# ACTION ITEM
Transcribe these records exactly, dropping every picture.

Hardware design source files:
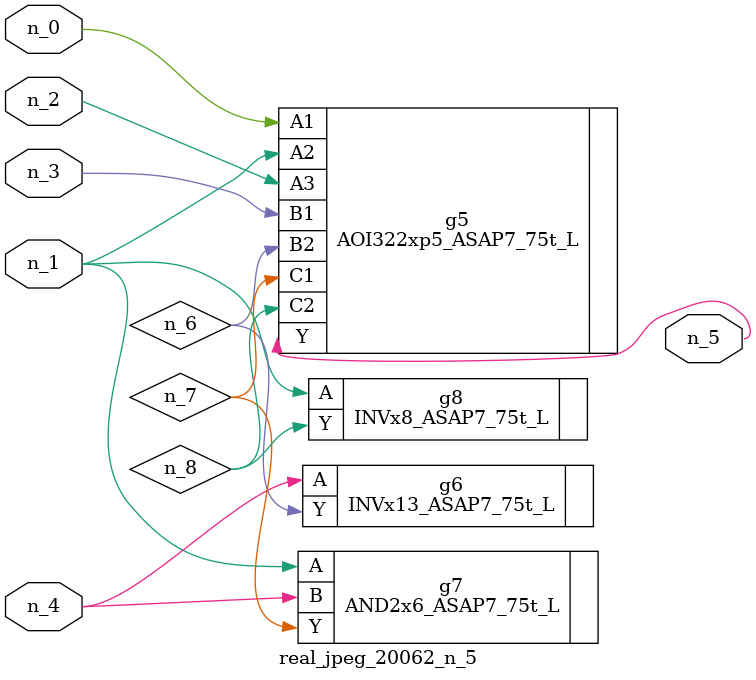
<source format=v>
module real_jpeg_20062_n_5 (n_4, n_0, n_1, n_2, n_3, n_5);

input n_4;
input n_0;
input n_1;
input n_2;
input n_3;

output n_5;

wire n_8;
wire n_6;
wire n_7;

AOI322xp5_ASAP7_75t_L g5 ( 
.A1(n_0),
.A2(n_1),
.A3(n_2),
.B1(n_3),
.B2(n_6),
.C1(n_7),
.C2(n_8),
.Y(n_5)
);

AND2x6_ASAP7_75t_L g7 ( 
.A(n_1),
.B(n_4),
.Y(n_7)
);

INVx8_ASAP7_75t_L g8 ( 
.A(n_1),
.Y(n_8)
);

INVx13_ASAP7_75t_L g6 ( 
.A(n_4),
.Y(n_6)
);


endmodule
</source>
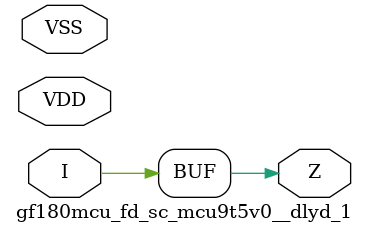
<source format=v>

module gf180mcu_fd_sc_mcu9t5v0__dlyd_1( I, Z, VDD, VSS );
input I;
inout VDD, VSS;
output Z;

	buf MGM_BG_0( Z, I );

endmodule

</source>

# RESULT FOR THIS EXERCISE
<source format=v>
module real_jpeg_20062_n_5 (n_4, n_0, n_1, n_2, n_3, n_5);

input n_4;
input n_0;
input n_1;
input n_2;
input n_3;

output n_5;

wire n_8;
wire n_6;
wire n_7;

AOI322xp5_ASAP7_75t_L g5 ( 
.A1(n_0),
.A2(n_1),
.A3(n_2),
.B1(n_3),
.B2(n_6),
.C1(n_7),
.C2(n_8),
.Y(n_5)
);

AND2x6_ASAP7_75t_L g7 ( 
.A(n_1),
.B(n_4),
.Y(n_7)
);

INVx8_ASAP7_75t_L g8 ( 
.A(n_1),
.Y(n_8)
);

INVx13_ASAP7_75t_L g6 ( 
.A(n_4),
.Y(n_6)
);


endmodule
</source>
<source format=v>

module gf180mcu_fd_sc_mcu9t5v0__dlyd_1( I, Z, VDD, VSS );
input I;
inout VDD, VSS;
output Z;

	buf MGM_BG_0( Z, I );

endmodule

</source>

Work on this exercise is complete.